II Grundlagen und Begriffsklärung
1 SARS-CoV-2 und COVID-19
SARS-CoV-2 (severe acute respiratory syndrome coronavirus type 2) ist ein neues Beta-Coronavirus, das Anfang 2020 als Auslöser von COVID-19 (Corona Virus-Disease 2019) identifiziert wurde. Zu den Beta-Coronaviren gehören u.a. auch SARS-CoV und MERS²⁵-CoV.²⁶
Coronaviren sind seit Jahrzehnten bekannt²⁷ und unter Säugetieren und Vögeln weit verbreitet. Sie verursachen beim Menschen vorwiegend milde Erkältungskrankheiten, können aber mitunter schwere Lungenentzündungen hervorrufen.²⁸ Der definitorischen Übersetzung folgend handelt es sich also bei COVID-19 um eine schwere akute Atemwegserkrankung, die durch ein Virus (SARS-CoV-2) ausgelöst wird.

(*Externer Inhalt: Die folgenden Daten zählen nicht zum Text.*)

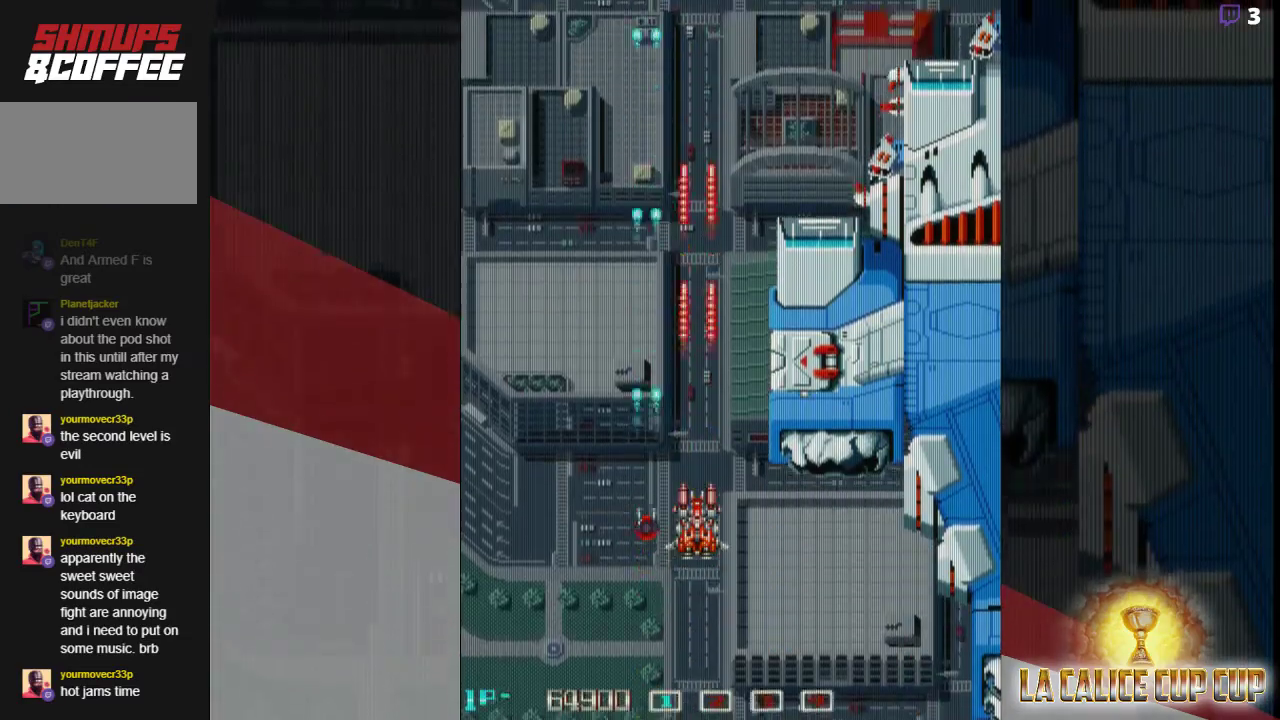
{"buttons": ["CROSS"], "left_stick": "up", "events": [[200, "left_stick", "up"]]}
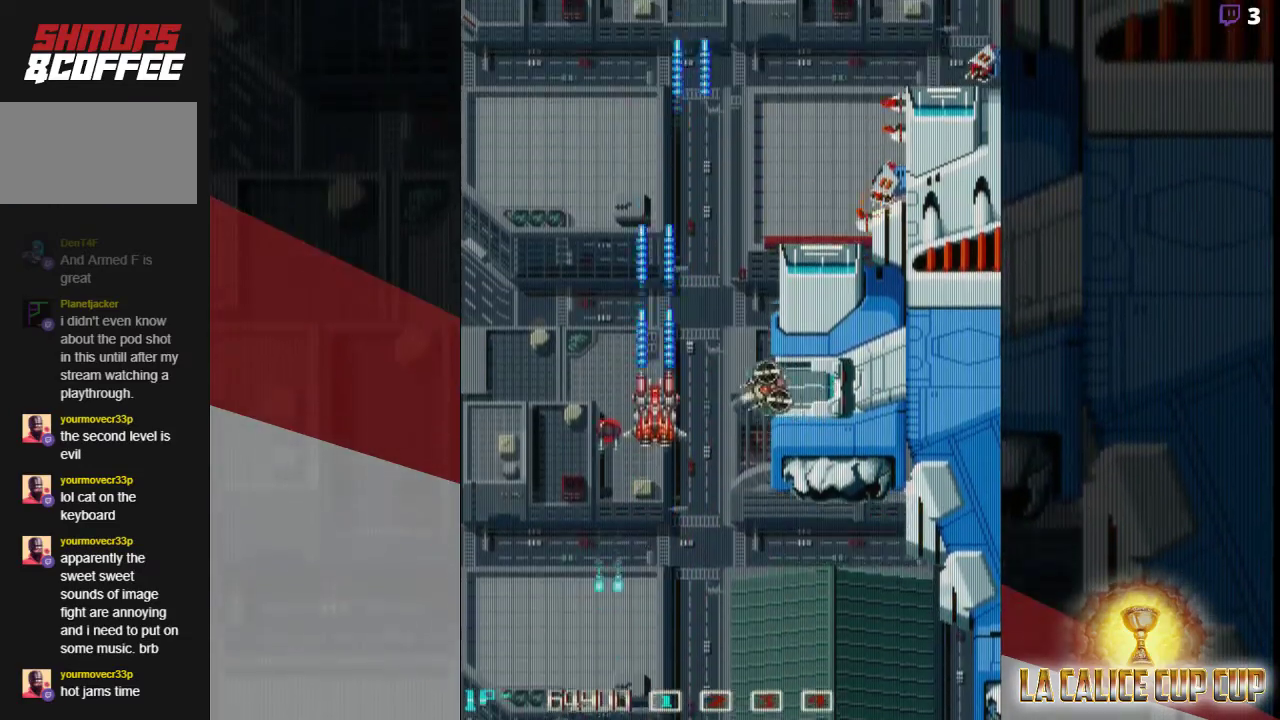
{"buttons": ["CROSS"], "left_stick": "left", "events": [[67, "left_stick", "left"]]}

2 Viren und ihre Vermehrung
Viren sind Parasiten, brauchen also Wirtszellen, um sich vermehren zu können.²⁹ Im wesentlichen Unterschied zu Zellen läuft die Replikation der Viren nicht über eine Zweiteilung ab, sondern nach dem Baukastenprinzip.³⁰ Den Viren selbst fehlen die Enzyme, die für Wachstum und Teilung notwendig sind.³¹ Zellen dagegen verfügen über diese Ausstattung. Deshalb dringen Viren in Zellen ein und bringen sie dazu, mit ihren eigenen Enzyme neue Viren herzustellen.³² Dieses Assembly führt häufig zu Defektbildungen. Nur ein Teil der neuen Viren ist wieder infektionstüchtig.³³ Diese können nach ihrer Freisetzung aus der Zelle ihrerseits neue Zellen befallen – der Viren-Vermehrungszyklus beginnt von neuem.³⁴
Im Detail gliedert sich der Lebenszyklus von Viren in folgende Abschnitte:
• Anheften (Adsorption) an eine Wirtszelle
• Eindringen (Penetration) in die Wirtszelle
• Freisetzung des Viren-Genoms (Uncoating)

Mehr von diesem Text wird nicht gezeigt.